- **Exercise data**:

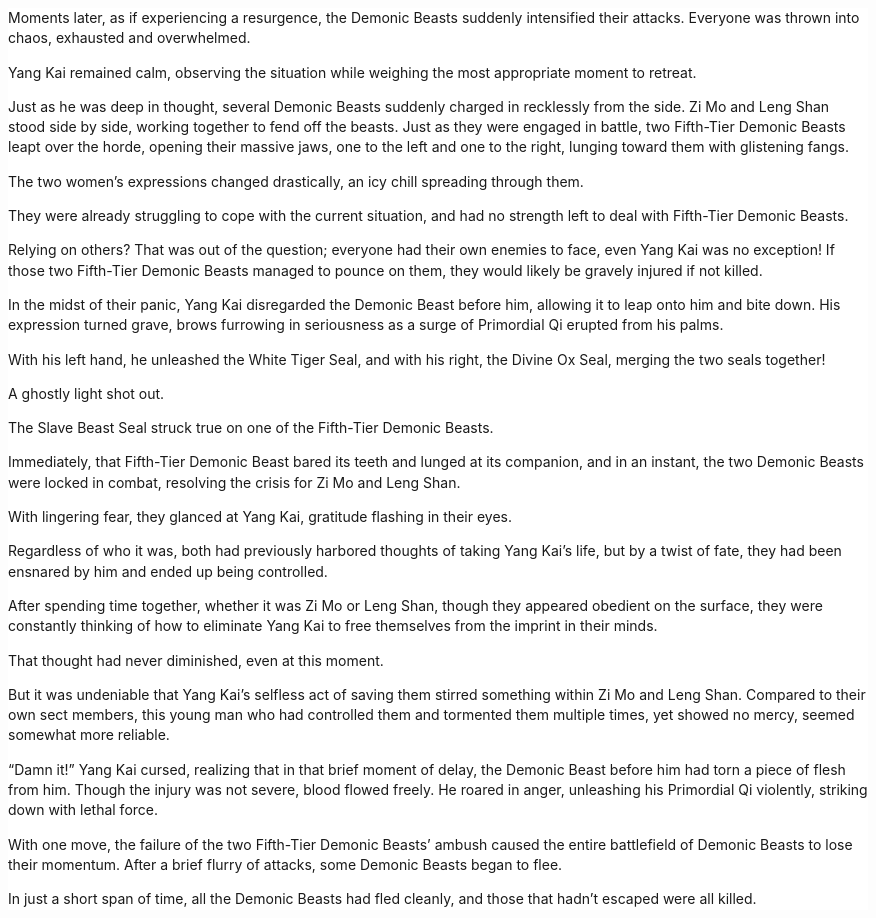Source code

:Moments later, as if experiencing a resurgence, the Demonic Beasts suddenly intensified their attacks. Everyone was thrown into chaos, exhausted and overwhelmed.

Yang Kai remained calm, observing the situation while weighing the most appropriate moment to retreat.

Just as he was deep in thought, several Demonic Beasts suddenly charged in recklessly from the side. Zi Mo and Leng Shan stood side by side, working together to fend off the beasts. Just as they were engaged in battle, two Fifth-Tier Demonic Beasts leapt over the horde, opening their massive jaws, one to the left and one to the right, lunging toward them with glistening fangs.

The two women’s expressions changed drastically, an icy chill spreading through them.

They were already struggling to cope with the current situation, and had no strength left to deal with Fifth-Tier Demonic Beasts.

Relying on others? That was out of the question; everyone had their own enemies to face, even Yang Kai was no exception! If those two Fifth-Tier Demonic Beasts managed to pounce on them, they would likely be gravely injured if not killed.

In the midst of their panic, Yang Kai disregarded the Demonic Beast before him, allowing it to leap onto him and bite down. His expression turned grave, brows furrowing in seriousness as a surge of Primordial Qi erupted from his palms.

With his left hand, he unleashed the White Tiger Seal, and with his right, the Divine Ox Seal, merging the two seals together!

A ghostly light shot out.

The Slave Beast Seal struck true on one of the Fifth-Tier Demonic Beasts.

Immediately, that Fifth-Tier Demonic Beast bared its teeth and lunged at its companion, and in an instant, the two Demonic Beasts were locked in combat, resolving the crisis for Zi Mo and Leng Shan.

With lingering fear, they glanced at Yang Kai, gratitude flashing in their eyes.

Regardless of who it was, both had previously harbored thoughts of taking Yang Kai’s life, but by a twist of fate, they had been ensnared by him and ended up being controlled.

After spending time together, whether it was Zi Mo or Leng Shan, though they appeared obedient on the surface, they were constantly thinking of how to eliminate Yang Kai to free themselves from the imprint in their minds.

That thought had never diminished, even at this moment.

But it was undeniable that Yang Kai’s selfless act of saving them stirred something within Zi Mo and Leng Shan. Compared to their own sect members, this young man who had controlled them and tormented them multiple times, yet showed no mercy, seemed somewhat more reliable.

“Damn it!” Yang Kai cursed, realizing that in that brief moment of delay, the Demonic Beast before him had torn a piece of flesh from him. Though the injury was not severe, blood flowed freely. He roared in anger, unleashing his Primordial Qi violently, striking down with lethal force.

With one move, the failure of the two Fifth-Tier Demonic Beasts’ ambush caused the entire battlefield of Demonic Beasts to lose their momentum. After a brief flurry of attacks, some Demonic Beasts began to flee.

In just a short span of time, all the Demonic Beasts had fled cleanly, and those that hadn’t escaped were all killed.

- **Your task**:
For the string "killed", return every line of the data where it appears.

- **Output below**:
Relying on others? That was out of the question; everyone had their own enemies to face, even Yang Kai was no exception! If those two Fifth-Tier Demonic Beasts managed to pounce on them, they would likely be gravely injured if not killed.
In just a short span of time, all the Demonic Beasts had fled cleanly, and those that hadn’t escaped were all killed.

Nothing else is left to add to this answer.